What the task requires: Look through the entries. Copy each line that has the word "across".

Working data:
- Opening Delimiter -
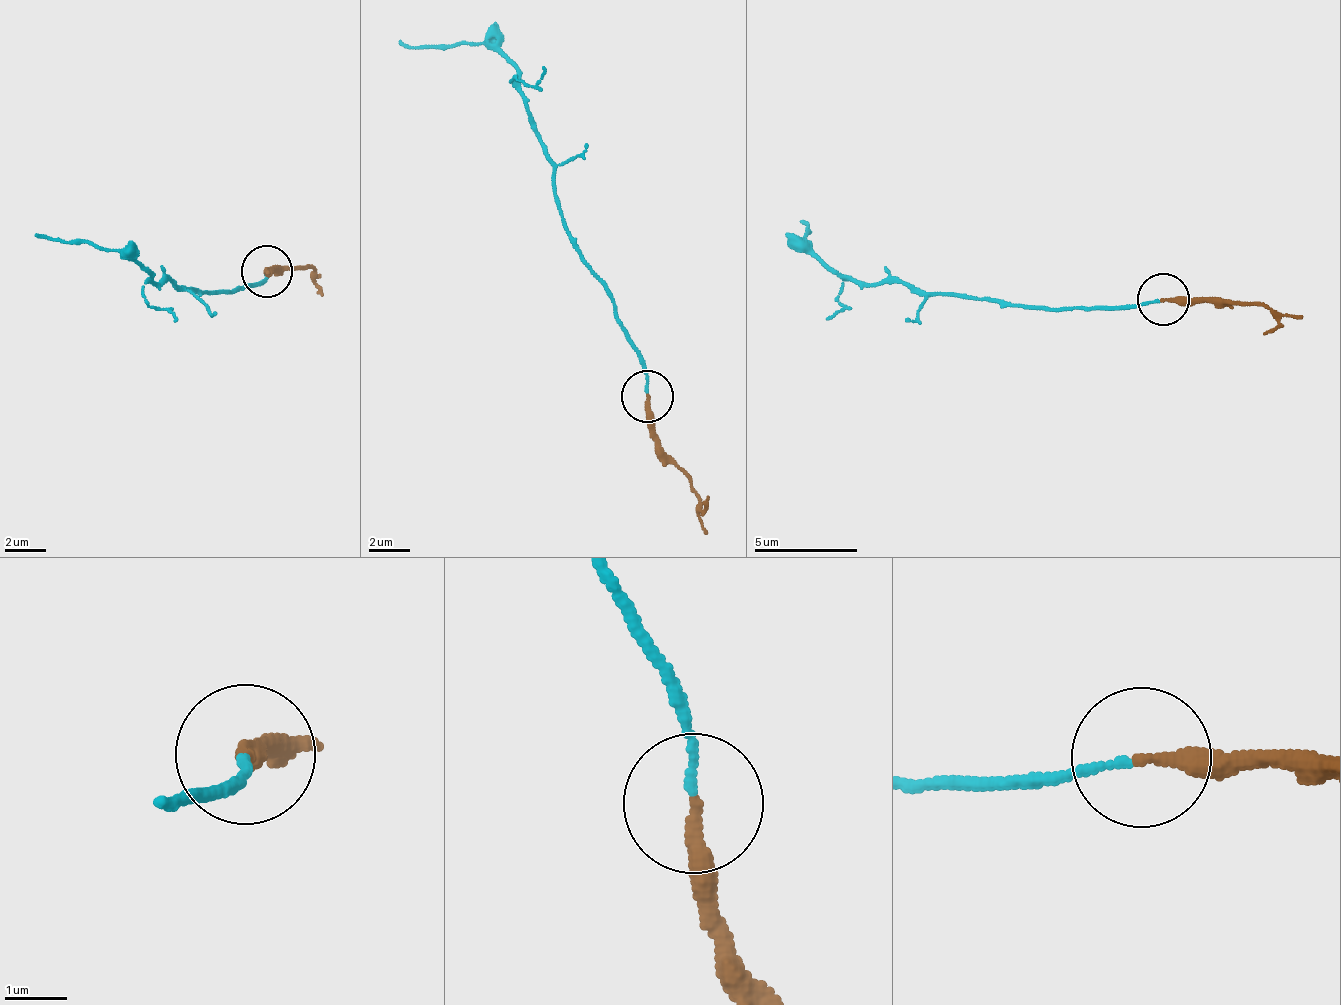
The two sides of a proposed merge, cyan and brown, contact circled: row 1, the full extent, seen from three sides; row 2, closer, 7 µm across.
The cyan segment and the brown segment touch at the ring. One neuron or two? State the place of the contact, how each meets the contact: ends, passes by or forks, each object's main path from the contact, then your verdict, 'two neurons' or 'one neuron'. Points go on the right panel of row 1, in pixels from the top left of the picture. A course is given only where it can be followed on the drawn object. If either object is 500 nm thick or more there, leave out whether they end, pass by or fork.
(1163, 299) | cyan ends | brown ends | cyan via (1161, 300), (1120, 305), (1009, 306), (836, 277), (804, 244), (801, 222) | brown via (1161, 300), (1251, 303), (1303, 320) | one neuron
- Closing Delimiter -
- Opening Delimiter -
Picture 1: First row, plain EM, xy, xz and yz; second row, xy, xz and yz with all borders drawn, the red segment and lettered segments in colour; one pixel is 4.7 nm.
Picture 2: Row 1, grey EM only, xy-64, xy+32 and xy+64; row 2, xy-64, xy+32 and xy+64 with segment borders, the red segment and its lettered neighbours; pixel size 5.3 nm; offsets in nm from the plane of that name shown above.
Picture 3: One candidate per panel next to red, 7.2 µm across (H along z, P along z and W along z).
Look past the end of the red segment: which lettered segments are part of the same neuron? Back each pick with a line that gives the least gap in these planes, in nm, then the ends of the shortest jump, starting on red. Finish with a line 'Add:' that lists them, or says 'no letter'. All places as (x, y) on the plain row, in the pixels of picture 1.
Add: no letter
- Closing Delimiter -
- Opening Delimiter -
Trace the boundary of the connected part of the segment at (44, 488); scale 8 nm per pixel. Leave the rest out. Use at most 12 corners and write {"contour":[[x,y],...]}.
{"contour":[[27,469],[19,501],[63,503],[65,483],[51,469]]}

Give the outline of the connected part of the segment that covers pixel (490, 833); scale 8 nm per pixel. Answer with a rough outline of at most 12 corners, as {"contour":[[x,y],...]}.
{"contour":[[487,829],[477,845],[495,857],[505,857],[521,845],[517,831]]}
- Closing Delimiter -
Answer below:
The two sides of a proposed merge, cyan and brown, contact circled: row 1, the full extent, seen from three sides; row 2, closer, 7 µm across.
Picture 3: One candidate per panel next to red, 7.2 µm across (H along z, P along z and W along z).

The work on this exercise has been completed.